We have fully committed people driven to building a long-lasting company that one day, perhaps, their children can work at. As opposed to people committed to maximising short-term profits to ensure they receive a large earn-out.

We can say what we like about the state of the industry and how much we loathe the fact that it is, by and large, controlled by people who have no interest in it but only have an interest in how much money they make out of it.

We can give bonuses and increases to people, even though we only made a 16% margin and are forecast to only make a 19% margin next year.

Most importantly, we don’t have to report to someone who knows how to add but can’t plus anything.

Sell

We’ll be rich beyond our wildest dreams.

Even though we’ll be miserable for the next five years as we pinch and punch every single dime we can into the company, we’re getting lots and lots and lots of money.
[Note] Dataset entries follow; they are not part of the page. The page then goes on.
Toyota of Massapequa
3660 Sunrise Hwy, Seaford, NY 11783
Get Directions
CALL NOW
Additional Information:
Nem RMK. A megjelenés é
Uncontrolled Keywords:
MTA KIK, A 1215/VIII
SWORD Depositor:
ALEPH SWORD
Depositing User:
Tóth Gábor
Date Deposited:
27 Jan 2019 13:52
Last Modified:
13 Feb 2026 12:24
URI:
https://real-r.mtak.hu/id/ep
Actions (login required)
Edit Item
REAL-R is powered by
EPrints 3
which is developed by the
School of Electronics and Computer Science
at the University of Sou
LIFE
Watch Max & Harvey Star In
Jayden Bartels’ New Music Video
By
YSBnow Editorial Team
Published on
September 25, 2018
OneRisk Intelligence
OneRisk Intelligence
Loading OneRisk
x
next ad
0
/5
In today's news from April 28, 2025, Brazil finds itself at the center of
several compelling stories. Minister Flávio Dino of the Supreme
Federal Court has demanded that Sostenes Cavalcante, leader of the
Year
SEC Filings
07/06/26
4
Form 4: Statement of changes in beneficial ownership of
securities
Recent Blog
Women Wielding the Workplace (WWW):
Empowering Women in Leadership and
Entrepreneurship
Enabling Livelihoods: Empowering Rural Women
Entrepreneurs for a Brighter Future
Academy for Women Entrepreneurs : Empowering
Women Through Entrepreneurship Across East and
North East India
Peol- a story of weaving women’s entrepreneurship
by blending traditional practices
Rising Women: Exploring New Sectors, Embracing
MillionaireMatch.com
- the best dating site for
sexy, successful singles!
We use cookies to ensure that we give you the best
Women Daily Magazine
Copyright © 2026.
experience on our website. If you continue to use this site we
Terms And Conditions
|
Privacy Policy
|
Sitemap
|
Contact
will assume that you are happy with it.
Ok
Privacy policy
We’ll spend approximately 40% of our working months preparing reports and on conference calls with the company’s new owners, discussing our financial performance and devising ways of increasing the margin. Because that, at the end of the day, is all that matters. Rich, rich, rich.

We won’t be able to talk to the press without permission from the chief liason officer at our new owners, so we won’t be able to tell the world we think clients are being manipulated and ripped off by large conglomerates who are charging them for people who don’t work on their business but rock up at meetings. Especially pitch meetings. However, we will get to go to those meetings driven in the back of a limo having just flown first class from the city we’ve decided to spend the summer in.

We will be able to invest more into our website, stating our beliefs and philosophies, although we will also have to invest more time into consoling our people who are furious with us because we are not actually abiding by those principles because we can no longer spend money on developing our product or company because we really need to increase the margin. Because it’s the right thing to do. After all, we’re running a bloody business, not an art studio, dammit.

We will definitely be going to Cannes this year and so will our chief financial officer because, well, he’s the reason we’re there, isn’t he? Oh, and sea-facing rooms in the Carlton is a shoo-in thanks to the huge discount we’re getting because we’re now owned by a huge multinational financial conglomerate. (No, we haven’t sold to the Cannes Awards itself.)

Happily, we’ll be redecorating the agency as we move into our new midtown offices. It’s going to be really eclectic as we’ve a choice of four collections to choose from — all previously owned by other agencies within our powerful multinational group.

We will have to take a bath after every client presentation in the knowledge that we are selling them work we know they’ll buy but we don’t know will work. However, it will be a bubble bath and there will be a glass of champagne alongside it.

Conclusion

This is so hard to decide. On the one hand, we’ll have f**k you money. On the other hand, we’ll never be able to tell anyone to f**k off ever again.

Your advice would be welcome.

Matthew Bull (@StixBull) is a partner at The Bull-White House in New York. Before that, he served as chief creative officer/chairman of Lowe & Partners/Lowe Bull and chief creative officer at Lowe Worldwide. Matthew contributes the regular “Letter from New York” column to MarkLives.